Beware the vine creep. That’s the name given to the widespread profusion of lianas—woody, tree-climbing vines—across the tropical forests of North, South, and Central America.
The phenomenon has previously been documented in the Amazon, but now ecologists have confirmed that vines are on the march in Panama, Brazil, and French Guiana, reports Conservation magazine.
“We are witnessing a fundamental structural change in the physical makeup of forests that will have a profound impact on the animals, human communities, and businesses that depend on them for their livelihoods,” Stefan Schnitzer of the Smithsonian Tropical Research Institute and the University of Wisconsin tells Conservation.
The lianas, Schnitzer explains, don’t just climb their host tree: They compete with it, stealing its sunlight from above and its groundwater and nutrients from below. But researchers don’t know exactly why they’re thriving. Writes Smithsonian Science:
There is still no consensus as to why lianas are gaining the upper hand.

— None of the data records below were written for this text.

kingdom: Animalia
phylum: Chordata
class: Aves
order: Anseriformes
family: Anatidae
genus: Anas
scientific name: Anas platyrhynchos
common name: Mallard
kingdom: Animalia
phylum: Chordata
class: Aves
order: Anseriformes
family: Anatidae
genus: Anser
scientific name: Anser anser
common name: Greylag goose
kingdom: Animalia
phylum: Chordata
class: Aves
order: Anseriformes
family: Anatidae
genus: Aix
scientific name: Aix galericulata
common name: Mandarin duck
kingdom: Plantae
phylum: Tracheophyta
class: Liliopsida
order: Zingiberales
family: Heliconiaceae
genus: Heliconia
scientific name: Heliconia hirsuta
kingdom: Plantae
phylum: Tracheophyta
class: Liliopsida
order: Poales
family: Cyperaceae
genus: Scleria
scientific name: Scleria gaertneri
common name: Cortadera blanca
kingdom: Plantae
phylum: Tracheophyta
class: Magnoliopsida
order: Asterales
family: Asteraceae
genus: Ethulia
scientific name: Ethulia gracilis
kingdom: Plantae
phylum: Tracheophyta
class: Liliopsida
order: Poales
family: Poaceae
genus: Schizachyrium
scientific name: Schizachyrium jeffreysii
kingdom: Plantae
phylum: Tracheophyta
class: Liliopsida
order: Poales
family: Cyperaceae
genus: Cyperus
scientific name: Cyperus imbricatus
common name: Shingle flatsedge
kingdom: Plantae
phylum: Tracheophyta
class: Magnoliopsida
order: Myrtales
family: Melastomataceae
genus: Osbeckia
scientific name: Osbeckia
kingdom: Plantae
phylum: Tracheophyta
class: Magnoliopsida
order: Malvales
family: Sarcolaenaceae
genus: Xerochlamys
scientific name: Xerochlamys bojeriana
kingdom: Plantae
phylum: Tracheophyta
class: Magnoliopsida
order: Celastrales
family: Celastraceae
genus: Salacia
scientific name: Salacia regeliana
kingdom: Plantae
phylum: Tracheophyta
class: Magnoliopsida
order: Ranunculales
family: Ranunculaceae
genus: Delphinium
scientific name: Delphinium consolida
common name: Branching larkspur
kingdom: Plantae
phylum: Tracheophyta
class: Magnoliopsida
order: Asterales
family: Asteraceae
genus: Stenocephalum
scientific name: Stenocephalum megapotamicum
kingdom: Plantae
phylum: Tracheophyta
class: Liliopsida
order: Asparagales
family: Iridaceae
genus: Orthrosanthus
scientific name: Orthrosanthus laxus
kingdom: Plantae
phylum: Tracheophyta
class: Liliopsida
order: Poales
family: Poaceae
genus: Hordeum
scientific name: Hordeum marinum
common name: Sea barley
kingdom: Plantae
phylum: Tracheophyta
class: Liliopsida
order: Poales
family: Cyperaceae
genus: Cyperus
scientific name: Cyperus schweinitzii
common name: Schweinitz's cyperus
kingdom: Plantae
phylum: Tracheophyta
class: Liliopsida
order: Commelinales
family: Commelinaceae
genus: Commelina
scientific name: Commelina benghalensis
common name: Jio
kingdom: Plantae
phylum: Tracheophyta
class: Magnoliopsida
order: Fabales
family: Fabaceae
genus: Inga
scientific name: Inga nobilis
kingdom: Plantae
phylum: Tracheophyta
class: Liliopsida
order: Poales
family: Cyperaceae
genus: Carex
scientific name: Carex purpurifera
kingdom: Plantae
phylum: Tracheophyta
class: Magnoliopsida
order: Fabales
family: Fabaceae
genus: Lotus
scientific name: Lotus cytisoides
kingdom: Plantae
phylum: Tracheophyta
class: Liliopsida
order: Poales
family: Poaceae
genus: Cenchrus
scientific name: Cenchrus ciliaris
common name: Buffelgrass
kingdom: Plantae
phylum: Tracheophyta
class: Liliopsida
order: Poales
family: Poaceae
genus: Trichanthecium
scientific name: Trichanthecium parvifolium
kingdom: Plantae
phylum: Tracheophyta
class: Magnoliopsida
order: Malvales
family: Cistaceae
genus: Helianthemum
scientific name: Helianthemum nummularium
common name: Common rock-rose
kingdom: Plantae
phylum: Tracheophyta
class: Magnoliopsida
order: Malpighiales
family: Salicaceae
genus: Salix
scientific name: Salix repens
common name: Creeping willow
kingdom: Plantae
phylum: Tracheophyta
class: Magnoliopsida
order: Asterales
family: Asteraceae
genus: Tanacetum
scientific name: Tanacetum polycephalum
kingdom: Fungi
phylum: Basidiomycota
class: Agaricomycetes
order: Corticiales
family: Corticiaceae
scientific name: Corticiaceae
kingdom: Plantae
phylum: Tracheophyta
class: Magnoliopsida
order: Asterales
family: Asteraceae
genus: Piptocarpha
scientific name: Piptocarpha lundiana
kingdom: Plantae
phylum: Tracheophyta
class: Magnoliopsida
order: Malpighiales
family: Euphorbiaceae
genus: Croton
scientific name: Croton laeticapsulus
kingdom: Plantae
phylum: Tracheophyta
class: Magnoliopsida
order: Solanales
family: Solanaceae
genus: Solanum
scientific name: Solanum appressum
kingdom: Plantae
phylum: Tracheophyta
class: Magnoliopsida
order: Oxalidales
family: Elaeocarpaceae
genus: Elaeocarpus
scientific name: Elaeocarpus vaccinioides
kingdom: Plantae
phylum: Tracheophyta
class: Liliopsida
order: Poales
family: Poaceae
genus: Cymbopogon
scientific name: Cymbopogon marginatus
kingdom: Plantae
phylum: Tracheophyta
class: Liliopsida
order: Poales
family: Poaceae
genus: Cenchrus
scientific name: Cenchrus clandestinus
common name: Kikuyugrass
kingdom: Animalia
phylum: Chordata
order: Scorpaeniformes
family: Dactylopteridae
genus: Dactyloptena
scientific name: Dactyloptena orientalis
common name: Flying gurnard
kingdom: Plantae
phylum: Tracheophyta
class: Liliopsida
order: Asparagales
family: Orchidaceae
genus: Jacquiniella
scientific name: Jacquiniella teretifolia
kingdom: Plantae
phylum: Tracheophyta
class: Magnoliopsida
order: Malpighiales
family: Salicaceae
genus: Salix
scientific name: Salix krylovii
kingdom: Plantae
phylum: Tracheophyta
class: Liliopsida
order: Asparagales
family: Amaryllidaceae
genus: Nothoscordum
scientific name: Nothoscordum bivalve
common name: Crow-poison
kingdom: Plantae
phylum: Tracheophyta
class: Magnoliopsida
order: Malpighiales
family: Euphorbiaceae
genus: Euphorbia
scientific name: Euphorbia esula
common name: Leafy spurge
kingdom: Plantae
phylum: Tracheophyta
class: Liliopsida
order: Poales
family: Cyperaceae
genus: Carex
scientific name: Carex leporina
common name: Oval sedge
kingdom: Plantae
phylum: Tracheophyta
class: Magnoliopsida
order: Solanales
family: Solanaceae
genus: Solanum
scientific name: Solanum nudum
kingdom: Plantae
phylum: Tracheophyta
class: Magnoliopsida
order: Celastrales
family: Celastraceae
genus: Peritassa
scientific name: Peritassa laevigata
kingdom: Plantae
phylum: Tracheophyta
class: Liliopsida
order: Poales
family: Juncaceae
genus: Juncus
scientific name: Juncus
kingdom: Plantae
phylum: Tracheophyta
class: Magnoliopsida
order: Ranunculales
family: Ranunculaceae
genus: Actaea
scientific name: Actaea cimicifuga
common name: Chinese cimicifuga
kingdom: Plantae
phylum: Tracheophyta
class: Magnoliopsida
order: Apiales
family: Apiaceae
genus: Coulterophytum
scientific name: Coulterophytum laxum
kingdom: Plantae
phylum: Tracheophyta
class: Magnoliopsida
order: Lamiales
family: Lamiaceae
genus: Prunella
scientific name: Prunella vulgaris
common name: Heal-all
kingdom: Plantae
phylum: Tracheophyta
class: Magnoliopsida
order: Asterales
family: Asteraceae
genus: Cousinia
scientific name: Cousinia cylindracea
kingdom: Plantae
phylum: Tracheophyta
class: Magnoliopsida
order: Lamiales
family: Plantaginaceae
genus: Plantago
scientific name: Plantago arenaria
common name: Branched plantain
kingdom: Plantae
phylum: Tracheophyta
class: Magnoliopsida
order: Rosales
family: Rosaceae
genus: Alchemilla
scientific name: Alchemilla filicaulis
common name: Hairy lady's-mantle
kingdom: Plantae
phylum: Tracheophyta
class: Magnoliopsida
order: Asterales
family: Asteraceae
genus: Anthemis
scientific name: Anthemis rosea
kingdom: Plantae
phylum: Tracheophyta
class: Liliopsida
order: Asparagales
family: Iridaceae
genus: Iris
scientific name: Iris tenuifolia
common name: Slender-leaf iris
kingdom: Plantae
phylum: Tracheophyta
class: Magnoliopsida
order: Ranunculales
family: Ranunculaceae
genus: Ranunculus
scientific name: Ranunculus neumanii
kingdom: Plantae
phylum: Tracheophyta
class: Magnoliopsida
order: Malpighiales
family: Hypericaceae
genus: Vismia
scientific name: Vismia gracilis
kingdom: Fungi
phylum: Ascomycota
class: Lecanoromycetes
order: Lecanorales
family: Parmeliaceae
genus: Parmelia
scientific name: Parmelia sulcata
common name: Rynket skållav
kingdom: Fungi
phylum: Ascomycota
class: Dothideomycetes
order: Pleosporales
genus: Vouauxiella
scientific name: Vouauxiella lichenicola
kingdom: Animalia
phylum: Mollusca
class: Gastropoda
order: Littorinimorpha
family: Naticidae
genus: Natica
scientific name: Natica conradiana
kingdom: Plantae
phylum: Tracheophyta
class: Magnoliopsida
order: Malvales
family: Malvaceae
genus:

They may survive seasonal droughts that are becoming more common as climate becomes more variable. They may recover more quickly from natural disturbances such as hurricanes and El Niño events and from human disturbances like logging, clearing land for agriculture and road building. Lianas respond quickly to an increase in atmospheric carbon dioxide—growing faster than associated tree species in several experiments.